Ada beberapa ungkapan Al Quran yang identik dengan ungkapan di atas
Yang dapat diterjemahkan menurut terjemahan idiomatis seperti ayat 54 surah Al
An'am : فقل سالم عليكم
Maka katakanlah : salam sejahtera untuk kamu. Ungkapan salam ‘alaikum
banyak ditemukan di dalam al-Quran Hingga 19 tempat. Kemudian, ungkapan ini
dapat juga dialihkan makna Bsa Menjadi salam sejahtera. Pengalihan makna
tersebut bisa saja terjadi dalam terjemahan menurut ragam terjemahan idiomatis,
karena ungkapan salam sejahtera sudah menjadi ungkapan resmi dalam bahasa
lisan maupun tulisan di kalangan masyarakat Indonesia. Dalam terjemahan, ragam
terjemahan idiomatis jarang sekali terjadi secara keseluruhan. Yang sering adalah
campuran antara terjemah harfiah, terjemah idiomatis; sebagian diterjemahkan
secara harfiah karena memang sudah cukup dan sebagian yang lain diterjemahkan
secara idiomatis.
Kesimpulan
7
Peter Newmark, Approaches to Translation (Oxford: Pergamon Press, 1981), h. 51
Al-Qur’an diwahyukan kepada Nabi Muhammad dalam bahasa Arab.
Secara Teologis, secara teologis versi Al-Qur’an dalam bahasa Arablah yang
dianggap sebagai Al-qur’an yang asli, firman yang berasal langsung dari Allah,
dan dibaca dalam praktik ibadah. Tidak satupun terjemahan yang bisa disejajarkan
dengan Al-Qur’an, atau sebagai firman Allah, dan tidak ada satupun terjemahan
itu yang memiliki status yang sama dengan versi Arabnya.

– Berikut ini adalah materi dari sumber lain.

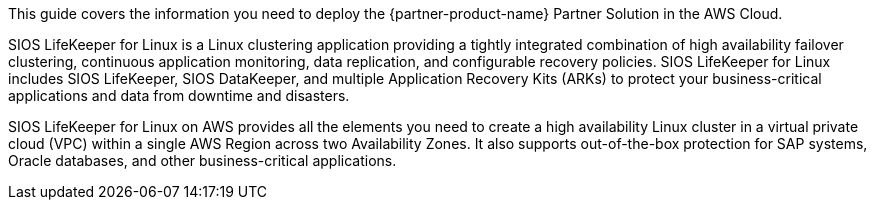 This guide covers the information you need to deploy the {partner-product-name} Partner Solution in the AWS Cloud.

SIOS LifeKeeper for Linux is a Linux clustering application providing a tightly integrated combination of high availability failover clustering, continuous application monitoring, data replication, and configurable recovery policies. SIOS LifeKeeper for Linux includes SIOS LifeKeeper, SIOS DataKeeper, and multiple Application Recovery Kits (ARKs) to protect your business-critical applications and data from downtime and disasters.

SIOS LifeKeeper for Linux on AWS provides all the elements you need to create a high availability Linux cluster in a virtual private cloud (VPC) within a single AWS Region across two Availability Zones. It also supports out-of-the-box protection for SAP systems, Oracle databases, and other business-critical applications.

Terjemahan hanya dipandang kaum muslimin hanya sebagai alat untuk
memahami makna-makna Al-Qur’an. Semua muslim Arab maupun non Arab
dengan maksud mendapatkan kepuasan dan berkah pengucapan firman suci;
firman inilah yang terucap dari mulut Nabi dan dibaca oleh sahabat-sahabatnya,
maupun oleh generasi muslim berikutnya, di negeri-negeri yang berbeda dan di
sepanjang era Islam.
Dapat disimpulkan Al-Qur’an sangat perlu diterjemahkan ke semua
bahasa-bahasa dunia untuk bisa mereka miliki agar dapat mengambil manfaat dari
Al-Qur’an secara langsung. Tentunya harus mendapat bimbingan dari orang-orang
ahli dan shaleh.
Adapun mengenai Sifat-sifat Terjemahan Al-Qur’an terbagi empat sifat
yakni terjemahan harfiah (Literal Translation), terjemahan dinamis, selanjutnya
terjemahan bersifat idiomatis, terakhir yaitu terjemahan semantis dan terjemahan
komunikatif.
Dan untuk Terjemahan Al-Quran Departemen Agama Republik Indonesia
bersifat semantis. Kecenderungan terjemahan semantis dapat diketahui dari
objektifitasnya, yakni tidak terikat dengan Bsu maupun Bsa secara penuh. Struktur
Bsu (padanan struktural bahasa Al-Quran), makna dan gaya bahasanya tetap
dipertahankan dalam terjemahan Bsa (padanan struktural bahasa Indonesia),
sehingga terjemahan al-Quran masih tetap terasa sedikit kaku tetapi tidak sekaku
terjemahan harfiah.
Referensi :
Eugene A. Nida dan Charles R. Taber The Theory and Practice of Translation (Leiden:
E.J.Brill, 1982)
Peter Newmark, Approaches to Translation (Oxford: Pergamon Press, 1981)
Suryawinata, Terjemahan: Pengantar Teori dan Praktek (Jakarta: Depdikbud, Dirjen Dikti,
PPLPTK, 1989)
Syihabuddin, Penerjemahan Arab Indonesia (Bandung: Humaniora, 2005).